RF front end. Antenna connects to the BNC connector (soldered edge-launch style to the PCB), is stepped up by the coil, and amplified by the first tube. The local oscillator is mounted above, in its own shielded box.
The plate of the first tube is loaded by an inductor, which resonates at the broad RF frequency range. This is coupled directly to the grid of the mixer, also a 5702.
You can see the prototyping method used for this build: the tubes were first mounted to vertical PCB strips, which were drilled on 0.1" centers to accept the pins. Copper was removed from the PCB strips in strategic locations, giving double sided copper to mount to the base, and single sided copper pads for the electrical connections. The height above the ground plane minimizes stray capacitance, an important consideration in tube circuitry (which generally operates with impedances of kΩ).
The mixer (right compartment) is driven by the RF amplifier (rightmost tube). At the same time, the local oscillator (LO) drive comes in via coaxial cable, filtered by a parallel tank (the red coil and an attached capacitor) before driving the cathode.
Notice the smoothed edges on the cut pieces of PCB. Panels were cut nearly to size with shears, and usually sanded to final shape using wet-or-dry sandpaper. Most solderable surfaces (like the main base plate) were cleaned by sanding before assembly.
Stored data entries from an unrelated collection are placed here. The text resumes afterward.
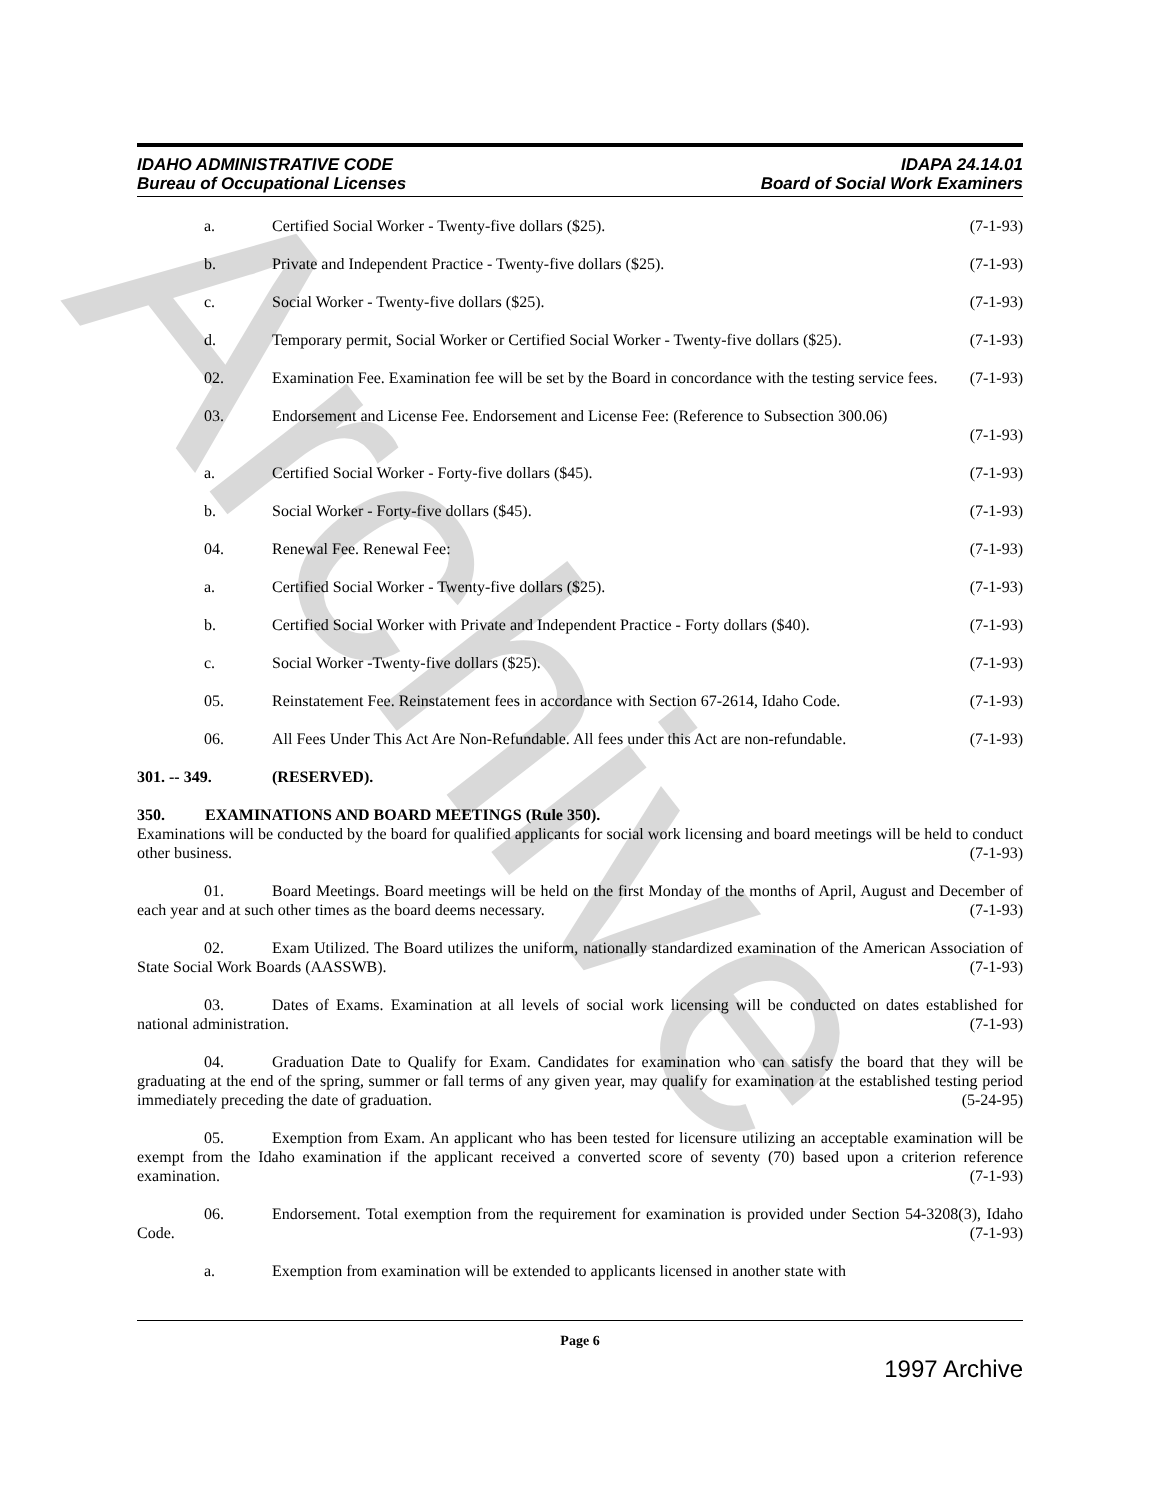Archive
IDAHO ADMINISTRATIVE CODE
Bureau of Occupational Licenses
IDAPA 24.14.01
Board of Social Work Examiners
a. Certified Social Worker - Twenty-five dollars ($25). (7-1-93)
b. Private and Independent Practice - Twenty-five dollars ($25). (7-1-93)
c. Social Worker - Twenty-five dollars ($25). (7-1-93)
d. Temporary permit, Social Worker or Certified Social Worker - Twenty-five dollars ($25). (7-1-93)
02. Examination Fee. Examination fee will be set by the Board in concordance with the testing service fees. (7-1-93)
03. Endorsement and License Fee. Endorsement and License Fee: (Reference to Subsection 300.06)
(7-1-93)
a. Certified Social Worker - Forty-five dollars ($45). (7-1-93)
b. Social Worker - Forty-five dollars ($45). (7-1-93)
04. Renewal Fee. Renewal Fee: (7-1-93)
a. Certified Social Worker - Twenty-five dollars ($25). (7-1-93)
b. Certified Social Worker with Private and Independent Practice - Forty dollars ($40). (7-1-93)
c. Social Worker -Twenty-five dollars ($25). (7-1-93)
05. Reinstatement Fee. Reinstatement fees in accordance with Section 67-2614, Idaho Code. (7-1-93)
06. All Fees Under This Act Are Non-Refundable. All fees under this Act are non-refundable. (7-1-93)
301. -- 349. (RESERVED).
350. EXAMINATIONS AND BOARD MEETINGS (Rule 350).
Examinations will be conducted by the board for qualified applicants for social work licensing and board meetings will be held to conduct other business. (7-1-93)
01. Board Meetings. Board meetings will be held on the first Monday of the months of April, August and December of each year and at such other times as the board deems necessary. (7-1-93)
02. Exam Utilized. The Board utilizes the uniform, nationally standardized examination of the American Association of State Social Work Boards (AASSWB). (7-1-93)
03. Dates of Exams. Examination at all levels of social work licensing will be conducted on dates established for national administration. (7-1-93)
04. Graduation Date to Qualify for Exam. Candidates for examination who can satisfy the board that they will be graduating at the end of the spring, summer or fall terms of any given year, may qualify for examination at the established testing period immediately preceding the date of graduation. (5-24-95)
05. Exemption from Exam. An applicant who has been tested for licensure utilizing an acceptable examination will be exempt from the Idaho examination if the applicant received a converted score of seventy (70) based upon a criterion reference examination. (7-1-93)
06. Endorsement. Total exemption from the requirement for examination is provided under Section 54-3208(3), Idaho Code. (7-1-93)
a. Exemption from examination will be extended to applicants licensed in another state with
Page 6
1997 Archive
A diversity of coil constructions were tried and used in this project. All are air cored. On the right, a low-value coil is self-supporting (and mechanically tunable, hence the deformed shape). Behind it, a narrow nylon tube serves as former; it is supported on stiff wire leads clinched into holes in the former. Left, several coils were wound on thin wall teflon tubing, which is an excellent dielectric as well as mechanical support (it does not melt under soldering heat). The windings on these were cemented in place with superglue. The coils in the filter section (not shown) were constructed on paper tube, cemented with superglue, and epoxied to strips of etched PCB stock.
A highly selective IF bandpass was desired, so crystals were used. Unfortunately, having only two equal parts on hand limits the sharpness somewhat. Typical examples from other amateur designs use five or more crystals. However, the result is still excellent, dropping by 40dB over several kHz on the edges. Two tuned solenoid coils bookend the filter, also providing impedance matching between the plate (IF-2 amplifier) and grid (IF-3 amplifier).
The filter was designed by iteration of a typical design, using SPICE simulation to evaluate performance. No filter synthesis tools were found to be helpful. The major drawback: these crystals have many spurious modes, ranging from just a few kHz to 100s of kHz above the fundamental resonance mode, leading to many peaks in the IF bandpass that are undesirable. It seems this cannot be avoided, unfortunately, except perhaps by staggering crystal frequency and cut.
Final IF (IF-2), tuning coil, and detector. This coil is wound on teflon tube, cemented with superglue, and supported on etched PCB stock: wedged in place rather than bonded, since... what's the point of using glue against teflon?
The detector is a 6AL5 (left). Unfortunately, I don't have any subminiature signal diodes, so unless I want to give in and use solid state here, a miniature will have to do, as out-of-place as it is. The AF output coupling and AVC time constant are also set here (bottom left). Finally, the power wires (100V "B+" and 6.3V heater) enter here (front and center).
Top view. The miniature socket is mounted, with nuts and bolts, to holes in a pair of vertical risers. These are reinforced with right angle stiffeners, to prevent bending stress during insertion and removal of the tube.
Rear view of the amplifier and detector.